Di Indonesia ada banyak marketplace besar yang selalu kebanjiran orderan setiap tanggal cantik, pada tanggal dan bulan yang sama seperti Shopee, Tokopedia, hingga Bukalapak.
Namun ternyata dibalik semua penawaran menggiurkan yang diberikan setiap kali berbelanja di platform tersebut, selalu ada kemungkinan barang yang diperjual belikan adalah barang palsu.
Maraknya penjualan barang palsu ini juga masuk dalam perhatian pemerintah Amerika Serikat. Untuk menyoroti penjualan barang-barang palsu ini, setiap tahunnya AS mengeluarkan daftar “Notorious Market List” atau daftar perusahaan yang diduga memperjual belikan barang palsu dan bajakan.
Untuk tahun 2021, daftar Notorious Market List telah dirilis, namun sayangnya dalam daftar tersebut ada tiga marketplace kesayangan masyarakat Indonesia, yaitu Tokopedia, Shopee, dan Bukalapak.
Dalam dokumen tersebut, ketiga marketplace tersebut saat ini telah ditetapkan sebagai perusahaan yang diawasi oleh pemerintah AS. Disebutkan jika di Tokopedia banyak ditawarkan barang palsu seperti baju kosmetik, dan aksesoris. Selain itu ada juga pembajakan buku dan materi berbahasa Inggris.
Penjelasan serupa juga disematkan untuk Bukalapak, di dalam platform tersebut banyak ditemukan berbagai produk bermerek yang dilabeli sebagai barang palsu atau tiruan (replika).
Serupa seperti di Bukalapak dan Tokopedia, AS juga mengklaim pihaknya banyak menemukan barang palsu yang dijual di platform Shopee di beberapa pasar operasional mereka.
Tak hanya perusahaan yang beroperasi di Indonesia, daftar tersebut juga berisi 39 perusahaan lainnya yang juga masuk dalam daftar pasar perusahaan yang diawasi yaitu Grup Alibaba, Baidu Wangpan, Taobao, AliExpress, hingga ekosistem ecommerce WeChat yang merupakan perusahaan asal China.

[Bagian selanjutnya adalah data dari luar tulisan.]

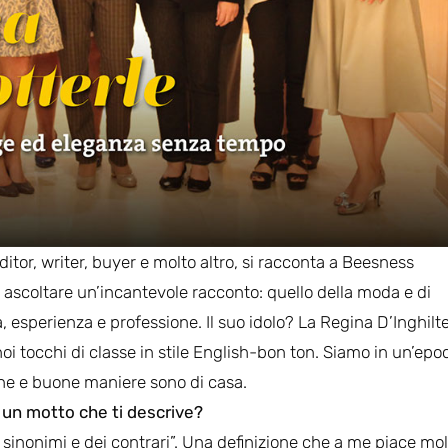
itor, writer, buyer e molto altro, si racconta a Beesness
i ascoltare un’incantevole racconto: quello della moda e di
sperienza e professione. Il suo idolo? La Regina D’Inghilte
oi tocchi di classe in stile English-bon ton. Siamo in un’epo
ne e buone maniere sono di casa.
 un motto che ti descrive?
i sinonimi e dei contrari”. Una definizione che a me piace mo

Penjualan barang-barang palsu ini merusak inovasi dan kreativitas, selain itu penjualan barang palsu ini juga akan merugikan perusahaan pemegang hak cipta produk tersebut.
Oleh karena itu, penjualan dan pembelian barang palsu harus dihentikan. Karena para pelaku juga dapat dituntut secara hukum atas pelanggaran hak cipta.